- _TASK OBJECTIVE_:
Write out only the opening lines of the entries, through the line with "zka polskich maratonów".

┏━━

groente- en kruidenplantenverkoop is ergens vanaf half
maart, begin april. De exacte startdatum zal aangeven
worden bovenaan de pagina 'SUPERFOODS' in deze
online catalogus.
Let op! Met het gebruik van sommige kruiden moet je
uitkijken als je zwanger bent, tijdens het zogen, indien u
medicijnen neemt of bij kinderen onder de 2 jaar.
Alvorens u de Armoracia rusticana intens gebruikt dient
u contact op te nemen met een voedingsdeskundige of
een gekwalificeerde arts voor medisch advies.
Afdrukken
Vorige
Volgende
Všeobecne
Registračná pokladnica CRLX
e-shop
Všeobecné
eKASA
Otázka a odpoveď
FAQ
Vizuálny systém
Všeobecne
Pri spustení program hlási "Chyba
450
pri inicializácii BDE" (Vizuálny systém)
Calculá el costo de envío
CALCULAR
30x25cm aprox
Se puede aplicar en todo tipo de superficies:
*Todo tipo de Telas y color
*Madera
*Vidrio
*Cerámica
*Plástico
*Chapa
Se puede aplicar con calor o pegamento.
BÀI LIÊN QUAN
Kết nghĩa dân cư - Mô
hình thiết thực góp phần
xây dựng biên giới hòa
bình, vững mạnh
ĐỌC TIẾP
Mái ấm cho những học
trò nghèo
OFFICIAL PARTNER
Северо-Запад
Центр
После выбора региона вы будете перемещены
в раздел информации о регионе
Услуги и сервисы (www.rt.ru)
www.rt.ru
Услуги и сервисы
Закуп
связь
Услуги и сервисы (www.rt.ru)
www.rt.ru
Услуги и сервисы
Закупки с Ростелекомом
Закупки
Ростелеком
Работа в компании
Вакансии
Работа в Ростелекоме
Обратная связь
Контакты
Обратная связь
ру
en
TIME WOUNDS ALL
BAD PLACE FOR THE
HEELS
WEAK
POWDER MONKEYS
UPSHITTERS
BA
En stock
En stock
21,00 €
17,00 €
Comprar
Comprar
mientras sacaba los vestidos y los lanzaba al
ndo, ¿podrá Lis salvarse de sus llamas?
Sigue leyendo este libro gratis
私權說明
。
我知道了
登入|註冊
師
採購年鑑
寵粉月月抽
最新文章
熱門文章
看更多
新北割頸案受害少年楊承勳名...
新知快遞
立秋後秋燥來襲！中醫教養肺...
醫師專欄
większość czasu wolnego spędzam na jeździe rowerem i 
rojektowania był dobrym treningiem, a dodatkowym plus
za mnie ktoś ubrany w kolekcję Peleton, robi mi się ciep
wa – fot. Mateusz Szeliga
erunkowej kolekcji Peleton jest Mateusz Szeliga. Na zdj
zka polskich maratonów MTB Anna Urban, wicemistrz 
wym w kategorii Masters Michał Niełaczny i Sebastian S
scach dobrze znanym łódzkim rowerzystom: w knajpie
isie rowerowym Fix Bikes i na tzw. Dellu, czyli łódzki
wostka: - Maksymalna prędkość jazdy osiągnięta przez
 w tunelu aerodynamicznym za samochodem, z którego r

┗━━

- _FINISHED EXERCISE_:
groente- en kruidenplantenverkoop is ergens vanaf half
maart, begin april. De exacte startdatum zal aangeven
worden bovenaan de pagina 'SUPERFOODS' in deze
online catalogus.
Let op! Met het gebruik van sommige kruiden moet je
uitkijken als je zwanger bent, tijdens het zogen, indien u
medicijnen neemt of bij kinderen onder de 2 jaar.
Alvorens u de Armoracia rusticana intens gebruikt dient
u contact op te nemen met een voedingsdeskundige of
een gekwalificeerde arts voor medisch advies.
Afdrukken
Vorige
Volgende
Všeobecne
Registračná pokladnica CRLX
e-shop
Všeobecné
eKASA
Otázka a odpoveď
FAQ
Vizuálny systém
Všeobecne
Pri spustení program hlási "Chyba
450
pri inicializácii BDE" (Vizuálny systém)
Calculá el costo de envío
CALCULAR
30x25cm aprox
Se puede aplicar en todo tipo de superficies:
*Todo tipo de Telas y color
*Madera
*Vidrio
*Cerámica
*Plástico
*Chapa
Se puede aplicar con calor o pegamento.
BÀI LIÊN QUAN
Kết nghĩa dân cư - Mô
hình thiết thực góp phần
xây dựng biên giới hòa
bình, vững mạnh
ĐỌC TIẾP
Mái ấm cho những học
trò nghèo
OFFICIAL PARTNER
Северо-Запад
Центр
После выбора региона вы будете перемещены
в раздел информации о регионе
Услуги и сервисы (www.rt.ru)
www.rt.ru
Услуги и сервисы
Закуп
связь
Услуги и сервисы (www.rt.ru)
www.rt.ru
Услуги и сервисы
Закупки с Ростелекомом
Закупки
Ростелеком
Работа в компании
Вакансии
Работа в Ростелекоме
Обратная связь
Контакты
Обратная связь
ру
en
TIME WOUNDS ALL
BAD PLACE FOR THE
HEELS
WEAK
POWDER MONKEYS
UPSHITTERS
BA
En stock
En stock
21,00 €
17,00 €
Comprar
Comprar
mientras sacaba los vestidos y los lanzaba al
ndo, ¿podrá Lis salvarse de sus llamas?
Sigue leyendo este libro gratis
私權說明
。
我知道了
登入|註冊
師
採購年鑑
寵粉月月抽
最新文章
熱門文章
看更多
新北割頸案受害少年楊承勳名...
新知快遞
立秋後秋燥來襲！中醫教養肺...
醫師專欄
większość czasu wolnego spędzam na jeździe rowerem i 
rojektowania był dobrym treningiem, a dodatkowym plus
za mnie ktoś ubrany w kolekcję Peleton, robi mi się ciep
wa – fot. Mateusz Szeliga
erunkowej kolekcji Peleton jest Mateusz Szeliga. Na zdj
zka polskich maratonów MTB Anna Urban, wicemistrz 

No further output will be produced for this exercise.